OBJECTIVE: The aim of the study was to investigate radiomics models based on magnetic resonance imaging (MRI) for predicting early extrapancreatic necrosis (EXPN) in acute pancreatitis.
METHODS: Radiomics features were extracted from T2-weighted images of extrapancreatic collections and late arterial-phase images of the pancreatic parenchyma for 135 enrolled patients (94 in the primary cohort, including 47 EXPN patients and 41 in the validation cohort, including 20 EXPN patients). The optimal features after dimension reduction were used for radiomics modeling through a support vector machine. A clinical model, the MR severity index score, and extrapancreatic inflammation on MRI were evaluated.

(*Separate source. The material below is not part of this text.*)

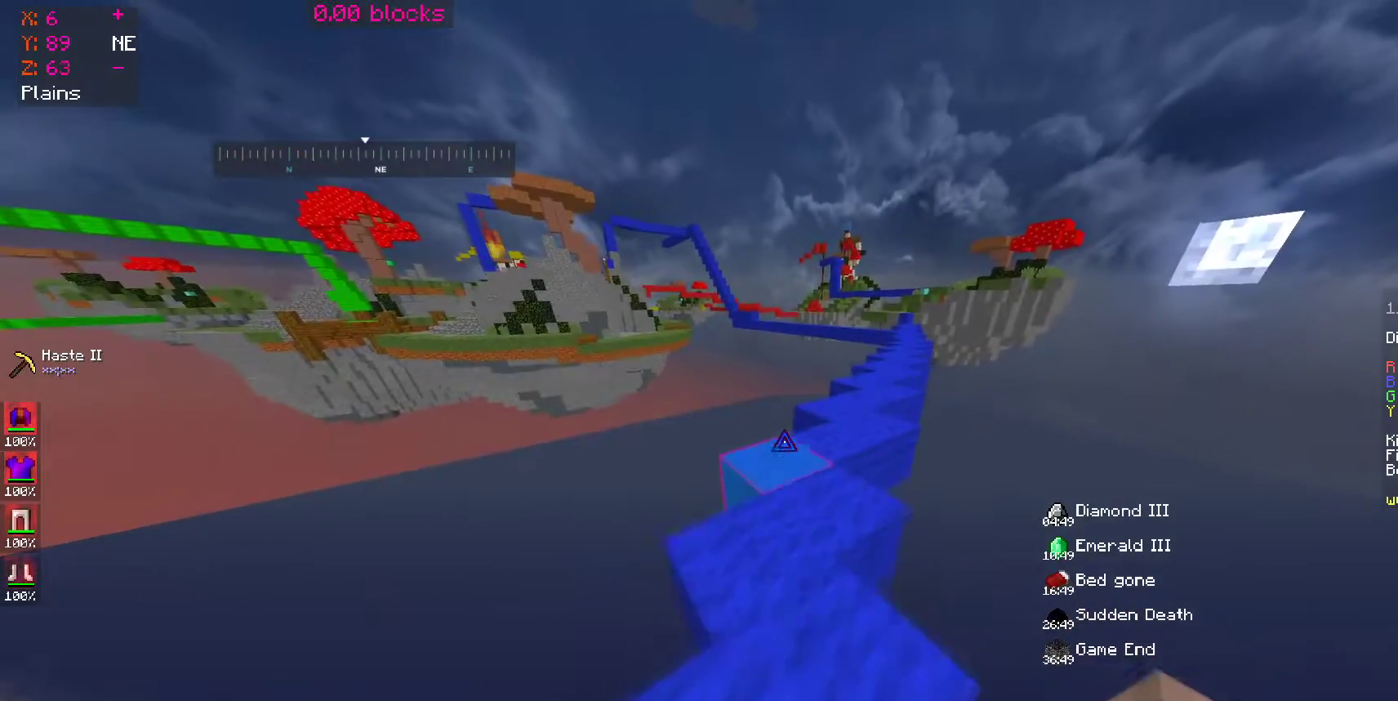
{"keys": ["space", "w"], "mouse": [], "events": [[50, "d", "down"], [200, "d", "up"], [500, "space", "down"]]}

RESULTS: Twelve optimal features from the extrapancreatic collection images and 10 from the pancreatic parenchyma images were selected for modeling. The pancreatic parenchyma-based and extrapancreatic collection-based radiomics models showed good predictive accuracy in both the training and validation cohorts. The areas under the curve of the extrapancreatic collection-based radiomics model (0.969 and 0.976) were consistent with those of the pancreatic parenchyma-based model (0.931 and 0.921) for both cohorts and better than those of the clinical model and imaging scores for both cohorts.
CONCLUSIONS: The MRI-based radiomics models of both the extrapancreatic collections and the pancreatic parenchyma had excellent predictive performance for early EXPN.
Copyright © 2022 Wolters Kluwer Health, Inc. All rights reserved.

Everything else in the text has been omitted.